Many Americans see the bailout as an excessive burden to taxpayers and believe the money would reward Wall Street executives who should have been more careful with their money. They also are irked by the idea of helping people who took out larger home mortgage loans than they could afford. Rising mortgage defaults are at the root of the current crisis.
The bill's defeat underscored the absence of a strong hand in Washington, as neither lame-duck President George W. Bush, Democratic House Speaker Nancy Pelosi, or House Republican leader John Boehner were able to deliver the needed votes.
Paulson and Bernanke also were guarded in their pitch for the program, reluctant to say publicly that a severe recession could ensue if no action was taken. The result was a disconnect with "Main Street" America.
GETTING THE SWAY-ABLES
The key to winning enough "yea" votes could be to blend small policy changes with a hard pitch to the lawmakers who could support a rescue but find the current plan distasteful.
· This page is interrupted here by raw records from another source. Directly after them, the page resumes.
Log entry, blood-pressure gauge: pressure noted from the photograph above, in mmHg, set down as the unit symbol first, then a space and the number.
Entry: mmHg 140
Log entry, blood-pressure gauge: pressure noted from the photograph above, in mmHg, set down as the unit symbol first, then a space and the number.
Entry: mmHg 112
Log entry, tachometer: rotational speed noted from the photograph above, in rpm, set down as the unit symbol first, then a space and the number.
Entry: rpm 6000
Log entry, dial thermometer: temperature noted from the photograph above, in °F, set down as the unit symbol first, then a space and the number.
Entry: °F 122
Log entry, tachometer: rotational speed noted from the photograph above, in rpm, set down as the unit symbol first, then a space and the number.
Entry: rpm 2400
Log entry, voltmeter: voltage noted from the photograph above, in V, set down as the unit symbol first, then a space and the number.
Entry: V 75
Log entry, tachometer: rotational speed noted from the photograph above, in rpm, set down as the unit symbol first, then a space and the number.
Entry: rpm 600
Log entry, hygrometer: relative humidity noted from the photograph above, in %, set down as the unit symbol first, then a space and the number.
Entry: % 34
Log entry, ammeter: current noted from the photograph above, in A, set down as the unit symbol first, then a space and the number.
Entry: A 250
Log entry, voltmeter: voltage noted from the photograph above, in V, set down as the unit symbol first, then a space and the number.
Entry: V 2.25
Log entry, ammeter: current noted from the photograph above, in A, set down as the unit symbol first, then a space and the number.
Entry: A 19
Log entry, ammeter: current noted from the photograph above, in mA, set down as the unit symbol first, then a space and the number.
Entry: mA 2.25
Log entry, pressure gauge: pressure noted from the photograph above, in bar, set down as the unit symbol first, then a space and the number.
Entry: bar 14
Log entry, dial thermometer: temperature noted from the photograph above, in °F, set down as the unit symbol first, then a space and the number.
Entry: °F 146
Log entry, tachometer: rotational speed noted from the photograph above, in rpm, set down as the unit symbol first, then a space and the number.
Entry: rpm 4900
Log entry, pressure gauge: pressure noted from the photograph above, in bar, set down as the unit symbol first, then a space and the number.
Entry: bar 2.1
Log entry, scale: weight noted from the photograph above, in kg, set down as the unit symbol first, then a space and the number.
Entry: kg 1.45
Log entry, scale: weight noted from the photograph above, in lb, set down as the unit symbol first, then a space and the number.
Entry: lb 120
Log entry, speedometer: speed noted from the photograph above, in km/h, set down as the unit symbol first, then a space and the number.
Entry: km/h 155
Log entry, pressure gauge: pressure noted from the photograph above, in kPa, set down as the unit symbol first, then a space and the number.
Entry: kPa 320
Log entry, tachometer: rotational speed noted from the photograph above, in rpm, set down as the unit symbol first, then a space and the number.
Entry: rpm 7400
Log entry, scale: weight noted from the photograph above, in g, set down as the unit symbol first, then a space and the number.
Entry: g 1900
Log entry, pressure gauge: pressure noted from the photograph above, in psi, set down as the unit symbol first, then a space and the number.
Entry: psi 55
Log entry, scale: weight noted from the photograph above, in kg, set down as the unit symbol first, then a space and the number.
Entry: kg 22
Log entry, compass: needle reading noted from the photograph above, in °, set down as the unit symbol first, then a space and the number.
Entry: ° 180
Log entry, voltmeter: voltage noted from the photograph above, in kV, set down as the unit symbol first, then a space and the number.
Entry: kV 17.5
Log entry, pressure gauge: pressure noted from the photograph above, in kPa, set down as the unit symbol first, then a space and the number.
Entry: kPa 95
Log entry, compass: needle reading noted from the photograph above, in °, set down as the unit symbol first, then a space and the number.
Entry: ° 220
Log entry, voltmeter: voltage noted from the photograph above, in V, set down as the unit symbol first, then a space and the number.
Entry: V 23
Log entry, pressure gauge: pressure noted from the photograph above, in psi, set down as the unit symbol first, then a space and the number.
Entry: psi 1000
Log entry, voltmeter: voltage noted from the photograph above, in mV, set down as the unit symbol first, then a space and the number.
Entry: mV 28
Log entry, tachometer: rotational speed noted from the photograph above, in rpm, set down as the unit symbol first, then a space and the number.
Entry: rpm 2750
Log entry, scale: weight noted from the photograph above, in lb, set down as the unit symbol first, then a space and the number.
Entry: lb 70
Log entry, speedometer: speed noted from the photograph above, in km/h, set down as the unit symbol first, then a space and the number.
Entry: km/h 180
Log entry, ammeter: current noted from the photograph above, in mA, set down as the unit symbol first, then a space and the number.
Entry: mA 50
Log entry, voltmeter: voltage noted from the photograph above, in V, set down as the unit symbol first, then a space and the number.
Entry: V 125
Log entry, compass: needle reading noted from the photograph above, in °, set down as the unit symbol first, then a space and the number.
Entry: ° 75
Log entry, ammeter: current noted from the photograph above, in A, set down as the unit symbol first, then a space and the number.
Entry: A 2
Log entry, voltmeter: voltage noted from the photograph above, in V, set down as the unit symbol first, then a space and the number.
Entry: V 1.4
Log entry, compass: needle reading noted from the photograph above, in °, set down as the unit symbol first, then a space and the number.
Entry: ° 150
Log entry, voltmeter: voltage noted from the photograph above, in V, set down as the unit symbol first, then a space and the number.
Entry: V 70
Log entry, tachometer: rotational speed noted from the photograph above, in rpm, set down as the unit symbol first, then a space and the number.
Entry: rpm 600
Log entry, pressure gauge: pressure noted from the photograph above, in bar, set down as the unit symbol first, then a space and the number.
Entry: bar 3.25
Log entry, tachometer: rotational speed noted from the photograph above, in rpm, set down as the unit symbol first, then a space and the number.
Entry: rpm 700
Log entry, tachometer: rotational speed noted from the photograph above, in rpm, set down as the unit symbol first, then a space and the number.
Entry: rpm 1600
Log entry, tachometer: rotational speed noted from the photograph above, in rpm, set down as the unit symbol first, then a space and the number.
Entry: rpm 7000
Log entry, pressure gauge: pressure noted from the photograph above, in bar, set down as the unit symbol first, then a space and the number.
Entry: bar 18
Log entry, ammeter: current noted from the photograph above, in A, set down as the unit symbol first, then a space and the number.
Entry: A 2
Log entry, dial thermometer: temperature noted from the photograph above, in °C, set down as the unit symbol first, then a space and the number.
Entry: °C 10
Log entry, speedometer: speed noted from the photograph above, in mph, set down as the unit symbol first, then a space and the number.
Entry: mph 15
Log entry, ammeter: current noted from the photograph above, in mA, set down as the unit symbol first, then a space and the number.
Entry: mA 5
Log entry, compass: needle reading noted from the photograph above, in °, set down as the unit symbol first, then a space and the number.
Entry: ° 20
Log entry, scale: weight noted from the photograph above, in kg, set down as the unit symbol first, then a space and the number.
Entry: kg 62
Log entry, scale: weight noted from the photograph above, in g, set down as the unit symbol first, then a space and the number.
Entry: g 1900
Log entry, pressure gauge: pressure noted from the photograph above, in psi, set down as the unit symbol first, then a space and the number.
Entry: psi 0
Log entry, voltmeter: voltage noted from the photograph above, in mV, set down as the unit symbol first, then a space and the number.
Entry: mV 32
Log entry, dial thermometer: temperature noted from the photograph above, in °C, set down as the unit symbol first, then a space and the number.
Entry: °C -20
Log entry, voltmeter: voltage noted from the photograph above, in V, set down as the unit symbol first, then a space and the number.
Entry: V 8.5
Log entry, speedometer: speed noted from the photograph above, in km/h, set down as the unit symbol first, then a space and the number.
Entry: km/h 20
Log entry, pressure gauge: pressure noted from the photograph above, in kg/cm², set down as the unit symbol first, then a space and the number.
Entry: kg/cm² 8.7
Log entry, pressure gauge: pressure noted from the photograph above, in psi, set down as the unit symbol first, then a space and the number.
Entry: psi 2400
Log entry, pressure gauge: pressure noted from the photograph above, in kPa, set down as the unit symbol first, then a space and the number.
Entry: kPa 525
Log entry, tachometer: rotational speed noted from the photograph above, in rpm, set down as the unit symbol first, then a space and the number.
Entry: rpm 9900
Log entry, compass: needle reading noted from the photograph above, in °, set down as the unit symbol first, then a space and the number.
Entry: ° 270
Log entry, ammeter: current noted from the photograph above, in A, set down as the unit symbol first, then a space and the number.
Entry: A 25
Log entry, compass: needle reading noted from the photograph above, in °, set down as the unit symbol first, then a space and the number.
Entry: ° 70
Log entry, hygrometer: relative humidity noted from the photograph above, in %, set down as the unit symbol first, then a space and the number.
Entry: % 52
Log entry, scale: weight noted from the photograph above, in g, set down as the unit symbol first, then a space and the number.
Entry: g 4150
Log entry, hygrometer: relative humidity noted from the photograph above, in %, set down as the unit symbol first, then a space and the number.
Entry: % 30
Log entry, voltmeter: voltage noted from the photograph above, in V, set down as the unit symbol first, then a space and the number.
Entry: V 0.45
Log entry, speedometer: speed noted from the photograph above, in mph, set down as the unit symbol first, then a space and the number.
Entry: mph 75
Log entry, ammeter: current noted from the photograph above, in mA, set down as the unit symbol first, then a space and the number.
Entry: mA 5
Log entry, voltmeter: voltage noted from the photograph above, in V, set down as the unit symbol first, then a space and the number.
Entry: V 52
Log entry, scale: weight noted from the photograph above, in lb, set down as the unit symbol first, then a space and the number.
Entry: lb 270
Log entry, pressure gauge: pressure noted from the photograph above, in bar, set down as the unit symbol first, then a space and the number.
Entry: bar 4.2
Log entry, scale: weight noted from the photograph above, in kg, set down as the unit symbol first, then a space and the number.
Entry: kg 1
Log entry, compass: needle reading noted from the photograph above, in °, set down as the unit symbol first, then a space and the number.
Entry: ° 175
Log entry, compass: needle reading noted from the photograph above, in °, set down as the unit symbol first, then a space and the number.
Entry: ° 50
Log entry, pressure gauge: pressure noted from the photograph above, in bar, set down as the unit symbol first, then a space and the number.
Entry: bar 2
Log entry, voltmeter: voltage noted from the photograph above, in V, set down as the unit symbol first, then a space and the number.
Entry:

"I do understand that we do have a serious crisis that is not just going to go away," said Rep. Mario Diaz-Balart, who said he is open to backing a government rescue. But like many conservative lawmakers, the Republican from Miami is uneasy with the sweeping plan drafted by Paulson.
Diaz-Balart said he could envision voting for a bill if it offered more congressional oversight and saw Wall Street firms putting up capital. "They have to put skin in the game or blood on the table before the taxpayer should offer anything."
Lawmakers from Florida, California and the Southwest who represent constituents who have seen their home values plummet might also be open to plan that could ease housing finance pressures. A report on Tuesday showed house prices nationwide fell a 16.3 percent in the 12-months through July, the biggest drop on records dating back more than two decades.
Financial services lobbyists are also targeting the 10 House members from Ohio who voted "no" since the state is home to three large regional banks - Key Corp, Fifth Third Bancorp and National City Corp.
MARKET PLUNGE REDUX?
Monday's U.S. stock market sell-off, the largest-ever point decline, gave way to a partial recovery on Tuesday as investors bet that the bailout bill would be revived and passed later in the week. The Dow Jones industrial average closed up 485 points.
Aiding sentiment was a Reuters report that U.S. securities regulators would remind financial services firms that they don't need to use fire sale prices when valuing assets, a step they could take without passage of a bailout bill. After the market closed, they did just that.
But if a resurrected bailout plan fails to get Congressional approval again, markets will be in for another steep downturn, said Martin Regalia, chief economist at the U.S. Chamber of Commerce, which has been lobbying heavily for the bill.
"If we don't get this done, the recession we were already headed for will be deeper, longer in duration, and much more difficult to get out of," he said.
OTHER POLICY OPTIONS
Without the more-comprehensive approach that the bill would bring to combating the credit crisis, the Fed, Treasury and other agencies will have to stick to fighting brush fires one-by-one, flooding the banking system with liquidity and dealing with individual institutions as they teeter on the brink.
In the weeks leading up to Paulson's bailout proposal, he led the takeover of mortgage finance giants Fannie Mae and Freddie Mac, while helping to broker a decision to rescue insurer American International Group.
At the same time, the FDIC has successfully merged some troubled institutions, but this has not instilled confidence in financial markets. "If we're still in that mode, people are still going to be asking who's next," said Mussa.
The Fed could use its main weapon and cut interest rates to try to restore calm, but it would likely do little to aid the economy at a time banks are loathe to lend.
"You can always cut the fed funds rate, but so what if it doesn't affect the rate at which people borrow and banks lend to each other," said former Fed vice chairman Alice Rivlin, a senior fellow at the Brookings Institution.